Kelly has also been charged with one count each of manufacture of a counterfeit controlled substance, possession of a punch die, possession of a controlled substance (heroin) and unlawful use of a building, all in a school zone.

The investigation arose from the death of Bramson, 43, whom Jefferson Health Care Center medical personnel found at the hospital March 27, unconscious in a vehicle in the parking lot.

Bramson was pronounced dead of an apparent drug overdose at the hospital that same day, and investigations into his death led officers to Kelly’s 12th Street residence in Port Townsend, which in turn led to the discovery of hazardous materials, from which investigators drew the conclusion that the residence was being used as a drug lab.

On March 28, the Port Townsend Police Department applied for and was granted a search warrant for the residence, and Kelly was taken into custody for the initial charges of controlled substances homicide, possession with intent to manufacture or deliver a controlled substance, and unlawful use of a building for drug purposes.

Kelly was arraigned March 29 in Jefferson County Superior Court, the same day an anonymous informant told Jefferson County Sheriff’s Detective Derek Allen that Kelly’s main location of illicit and illegal operations was separate from his 12th Street residence.

A second search warrant was executed, this time on a property that Kelly was renting at 40 Seton Rd., where officers located multiple pieces of equipment for operating a lab, as well as a white powdery substance similar to that located in the lab at Kelly’s residence.

Stuart wrote that information obtained led officers to believe Kelly was operating internationally, with the rented property serving as his main drug lab.

Drug Enforcement Administration agents on scene advised local officers that Kelly had received, paid or transferred upwards of $26,000 in one day, two days prior to their investigation.

Officers found Bramson’s eyeglasses, sweatshirt and cellphone at Kelly’s residence, where Kelly and a witness confirmed Bramson had visited, with the witness adding that “Kelly told her, ‘I gave him (presumably Bramson) the shot that killed him.’”

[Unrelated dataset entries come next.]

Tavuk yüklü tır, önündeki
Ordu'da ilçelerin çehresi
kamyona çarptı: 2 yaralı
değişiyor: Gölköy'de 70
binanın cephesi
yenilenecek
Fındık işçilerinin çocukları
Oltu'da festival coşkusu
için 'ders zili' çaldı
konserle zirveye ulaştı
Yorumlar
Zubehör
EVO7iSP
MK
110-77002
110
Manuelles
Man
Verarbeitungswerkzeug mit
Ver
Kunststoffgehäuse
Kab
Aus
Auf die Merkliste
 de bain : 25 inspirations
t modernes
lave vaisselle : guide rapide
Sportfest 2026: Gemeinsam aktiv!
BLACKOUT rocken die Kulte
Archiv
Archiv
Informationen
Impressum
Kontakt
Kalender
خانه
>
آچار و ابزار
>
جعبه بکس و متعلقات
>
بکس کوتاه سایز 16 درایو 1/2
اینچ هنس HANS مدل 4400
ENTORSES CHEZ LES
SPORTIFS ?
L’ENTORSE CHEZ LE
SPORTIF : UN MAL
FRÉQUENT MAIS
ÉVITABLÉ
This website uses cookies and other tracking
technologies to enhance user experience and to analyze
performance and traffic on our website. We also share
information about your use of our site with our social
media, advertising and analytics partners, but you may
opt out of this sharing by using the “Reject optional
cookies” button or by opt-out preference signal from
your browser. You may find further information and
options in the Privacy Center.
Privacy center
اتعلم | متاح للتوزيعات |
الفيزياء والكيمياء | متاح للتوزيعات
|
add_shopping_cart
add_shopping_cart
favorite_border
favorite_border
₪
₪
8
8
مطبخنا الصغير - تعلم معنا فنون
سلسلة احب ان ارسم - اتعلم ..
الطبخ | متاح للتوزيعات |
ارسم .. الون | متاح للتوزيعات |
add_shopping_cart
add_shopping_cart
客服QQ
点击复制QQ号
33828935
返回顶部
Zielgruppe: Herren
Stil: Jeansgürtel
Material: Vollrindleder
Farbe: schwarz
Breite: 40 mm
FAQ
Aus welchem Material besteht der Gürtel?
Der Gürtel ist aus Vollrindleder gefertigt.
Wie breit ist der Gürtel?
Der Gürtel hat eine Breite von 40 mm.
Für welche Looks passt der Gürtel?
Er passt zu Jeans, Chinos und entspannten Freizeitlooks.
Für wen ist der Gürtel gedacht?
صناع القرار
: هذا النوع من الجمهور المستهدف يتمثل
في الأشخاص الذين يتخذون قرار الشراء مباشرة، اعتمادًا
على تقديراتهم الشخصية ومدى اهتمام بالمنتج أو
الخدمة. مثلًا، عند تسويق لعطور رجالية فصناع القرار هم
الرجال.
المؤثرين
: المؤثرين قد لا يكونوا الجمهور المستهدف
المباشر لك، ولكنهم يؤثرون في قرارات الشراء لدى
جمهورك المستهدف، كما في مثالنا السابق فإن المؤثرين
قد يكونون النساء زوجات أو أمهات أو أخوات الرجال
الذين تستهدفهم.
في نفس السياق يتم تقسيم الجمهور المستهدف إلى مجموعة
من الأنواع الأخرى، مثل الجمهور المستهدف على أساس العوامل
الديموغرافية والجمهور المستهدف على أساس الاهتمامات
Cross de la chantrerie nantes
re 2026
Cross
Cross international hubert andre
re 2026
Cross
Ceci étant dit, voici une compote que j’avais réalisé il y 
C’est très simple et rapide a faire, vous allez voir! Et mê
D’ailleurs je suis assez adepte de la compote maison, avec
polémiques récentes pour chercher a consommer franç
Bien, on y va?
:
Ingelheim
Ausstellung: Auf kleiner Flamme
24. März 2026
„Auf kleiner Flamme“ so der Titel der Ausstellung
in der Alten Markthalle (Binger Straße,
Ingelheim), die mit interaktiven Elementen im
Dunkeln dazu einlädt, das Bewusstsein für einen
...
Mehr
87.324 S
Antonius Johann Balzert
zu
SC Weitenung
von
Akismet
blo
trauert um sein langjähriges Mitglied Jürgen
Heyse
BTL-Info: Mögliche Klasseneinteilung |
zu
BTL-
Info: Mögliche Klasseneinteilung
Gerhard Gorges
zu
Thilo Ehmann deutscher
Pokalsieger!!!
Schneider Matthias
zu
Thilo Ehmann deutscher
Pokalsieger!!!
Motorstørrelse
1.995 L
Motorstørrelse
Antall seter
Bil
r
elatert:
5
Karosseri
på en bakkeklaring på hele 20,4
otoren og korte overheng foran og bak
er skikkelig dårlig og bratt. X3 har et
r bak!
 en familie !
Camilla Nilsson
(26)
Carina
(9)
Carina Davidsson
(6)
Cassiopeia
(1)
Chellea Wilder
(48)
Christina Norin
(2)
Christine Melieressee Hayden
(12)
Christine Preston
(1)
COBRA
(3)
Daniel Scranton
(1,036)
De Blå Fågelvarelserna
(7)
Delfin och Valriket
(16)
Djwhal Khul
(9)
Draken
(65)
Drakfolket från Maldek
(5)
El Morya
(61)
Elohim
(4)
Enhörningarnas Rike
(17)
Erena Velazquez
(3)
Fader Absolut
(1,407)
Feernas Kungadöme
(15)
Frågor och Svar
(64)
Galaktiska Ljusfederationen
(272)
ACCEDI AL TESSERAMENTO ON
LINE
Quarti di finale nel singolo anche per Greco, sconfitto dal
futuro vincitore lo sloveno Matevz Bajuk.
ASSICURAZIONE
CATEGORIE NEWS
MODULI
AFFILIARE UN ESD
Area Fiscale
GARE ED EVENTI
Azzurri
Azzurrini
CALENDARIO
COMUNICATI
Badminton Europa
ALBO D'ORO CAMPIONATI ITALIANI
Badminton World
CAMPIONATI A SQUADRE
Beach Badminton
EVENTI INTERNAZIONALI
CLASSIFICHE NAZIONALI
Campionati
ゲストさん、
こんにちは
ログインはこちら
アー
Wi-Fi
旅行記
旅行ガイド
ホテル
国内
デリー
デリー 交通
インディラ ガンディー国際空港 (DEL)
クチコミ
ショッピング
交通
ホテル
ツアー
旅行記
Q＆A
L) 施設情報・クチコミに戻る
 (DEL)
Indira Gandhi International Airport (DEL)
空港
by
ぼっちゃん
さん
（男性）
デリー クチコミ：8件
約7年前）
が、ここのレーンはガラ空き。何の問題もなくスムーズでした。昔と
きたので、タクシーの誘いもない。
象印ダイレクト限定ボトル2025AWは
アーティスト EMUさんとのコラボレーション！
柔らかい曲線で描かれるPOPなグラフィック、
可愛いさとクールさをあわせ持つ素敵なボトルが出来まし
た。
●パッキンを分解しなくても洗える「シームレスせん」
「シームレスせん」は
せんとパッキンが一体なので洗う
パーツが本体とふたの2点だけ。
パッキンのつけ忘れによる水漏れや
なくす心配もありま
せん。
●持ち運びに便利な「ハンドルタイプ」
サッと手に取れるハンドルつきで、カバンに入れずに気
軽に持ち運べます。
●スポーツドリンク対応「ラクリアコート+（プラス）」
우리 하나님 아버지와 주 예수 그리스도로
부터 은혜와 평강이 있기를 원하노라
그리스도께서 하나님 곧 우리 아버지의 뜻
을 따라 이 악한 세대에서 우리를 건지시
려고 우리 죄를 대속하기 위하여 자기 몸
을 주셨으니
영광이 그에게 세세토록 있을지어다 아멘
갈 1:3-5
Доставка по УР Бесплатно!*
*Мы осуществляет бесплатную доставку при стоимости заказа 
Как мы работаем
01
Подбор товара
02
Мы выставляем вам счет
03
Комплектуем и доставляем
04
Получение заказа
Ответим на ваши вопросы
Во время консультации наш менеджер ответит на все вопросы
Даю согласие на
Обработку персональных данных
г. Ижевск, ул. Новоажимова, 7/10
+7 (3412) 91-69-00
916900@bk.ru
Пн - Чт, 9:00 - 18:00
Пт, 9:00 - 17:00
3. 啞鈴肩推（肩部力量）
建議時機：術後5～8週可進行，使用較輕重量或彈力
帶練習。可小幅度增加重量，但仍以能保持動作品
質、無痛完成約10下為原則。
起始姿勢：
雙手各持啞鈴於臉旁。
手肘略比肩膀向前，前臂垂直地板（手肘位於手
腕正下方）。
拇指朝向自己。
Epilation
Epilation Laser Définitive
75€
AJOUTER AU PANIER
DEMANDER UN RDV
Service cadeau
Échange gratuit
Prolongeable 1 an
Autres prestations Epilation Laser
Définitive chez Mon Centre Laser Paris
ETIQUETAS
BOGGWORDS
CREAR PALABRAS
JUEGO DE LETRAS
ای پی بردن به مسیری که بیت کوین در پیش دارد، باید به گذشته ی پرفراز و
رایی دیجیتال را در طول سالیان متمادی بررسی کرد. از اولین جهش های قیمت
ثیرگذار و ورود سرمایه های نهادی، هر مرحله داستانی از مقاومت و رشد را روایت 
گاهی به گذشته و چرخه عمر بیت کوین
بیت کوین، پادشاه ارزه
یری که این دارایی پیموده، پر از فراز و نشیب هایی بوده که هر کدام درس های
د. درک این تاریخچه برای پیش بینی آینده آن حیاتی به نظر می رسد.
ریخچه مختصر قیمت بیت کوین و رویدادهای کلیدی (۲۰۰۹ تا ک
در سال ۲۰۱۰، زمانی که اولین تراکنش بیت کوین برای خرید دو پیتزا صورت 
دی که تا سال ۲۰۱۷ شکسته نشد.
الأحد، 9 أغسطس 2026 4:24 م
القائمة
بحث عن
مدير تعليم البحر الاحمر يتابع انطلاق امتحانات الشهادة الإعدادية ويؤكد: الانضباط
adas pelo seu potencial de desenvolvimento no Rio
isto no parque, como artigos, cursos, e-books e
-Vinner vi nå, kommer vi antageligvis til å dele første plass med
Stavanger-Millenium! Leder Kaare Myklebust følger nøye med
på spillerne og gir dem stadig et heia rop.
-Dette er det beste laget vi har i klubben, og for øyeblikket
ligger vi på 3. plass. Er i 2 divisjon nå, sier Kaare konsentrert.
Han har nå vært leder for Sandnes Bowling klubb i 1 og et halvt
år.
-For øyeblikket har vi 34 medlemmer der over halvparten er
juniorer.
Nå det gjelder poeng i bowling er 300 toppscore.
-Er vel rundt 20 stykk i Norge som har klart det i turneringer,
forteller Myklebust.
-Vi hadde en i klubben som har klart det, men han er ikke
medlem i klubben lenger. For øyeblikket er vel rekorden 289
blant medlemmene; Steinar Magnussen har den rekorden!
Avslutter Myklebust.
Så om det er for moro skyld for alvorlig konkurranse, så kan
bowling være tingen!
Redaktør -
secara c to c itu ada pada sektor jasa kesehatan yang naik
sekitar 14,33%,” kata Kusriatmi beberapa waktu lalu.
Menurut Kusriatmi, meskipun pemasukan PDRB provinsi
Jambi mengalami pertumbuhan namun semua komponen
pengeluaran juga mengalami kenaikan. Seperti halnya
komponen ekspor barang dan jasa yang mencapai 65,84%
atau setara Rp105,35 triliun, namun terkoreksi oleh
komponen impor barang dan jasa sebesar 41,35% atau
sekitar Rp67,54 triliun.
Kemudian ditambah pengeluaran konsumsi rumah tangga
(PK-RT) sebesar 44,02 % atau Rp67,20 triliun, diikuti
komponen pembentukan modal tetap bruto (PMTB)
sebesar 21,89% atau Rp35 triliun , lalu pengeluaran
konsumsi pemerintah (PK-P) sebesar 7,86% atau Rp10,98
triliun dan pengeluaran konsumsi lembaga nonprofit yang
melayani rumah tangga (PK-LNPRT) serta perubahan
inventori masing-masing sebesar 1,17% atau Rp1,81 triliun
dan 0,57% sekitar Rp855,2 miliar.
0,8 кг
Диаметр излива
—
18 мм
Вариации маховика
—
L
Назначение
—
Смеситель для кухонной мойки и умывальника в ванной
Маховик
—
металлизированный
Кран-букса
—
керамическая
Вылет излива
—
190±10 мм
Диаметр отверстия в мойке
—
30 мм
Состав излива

Kelly denied providing Bramson with any drugs other than Narcan, one shot in each leg, in an attempt to revive him, but the witness also claimed Kelly had refused her request to call 911, after he’d injected Bramson with the Narcan.

Emmanuel Lacsina conducted an autopsy of Bramson at the Kosec Funeral Home in Port Townsend March 28, and identified bruising on Bramson’s arms consistent with the “track marks” commonly found on intravenous drug users.

Lacsina also told Jefferson County Sheriff’s Detective Shane Stevenson that both of Bramson’s lungs contained pulmonary edema fluid, which he stated was indicative of an opioid overdose.

Jefferson Associated Counsel was appointed as Kelly’s lawyer April 2, and although counsel requested Kelly’s bail be reduced by as much as half, his bail remains set at $500,000 cash or bond.